- **Your objective**
Can you repeat every one of the records below, word for word?

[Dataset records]
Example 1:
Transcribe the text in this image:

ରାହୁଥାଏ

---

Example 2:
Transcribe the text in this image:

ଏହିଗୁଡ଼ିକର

- **Response to the exercise**
Example 1:
Transcribe the text in this image:

ରାହୁଥାଏ

---

Example 2:
Transcribe the text in this image:

ଏହିଗୁଡ଼ିକର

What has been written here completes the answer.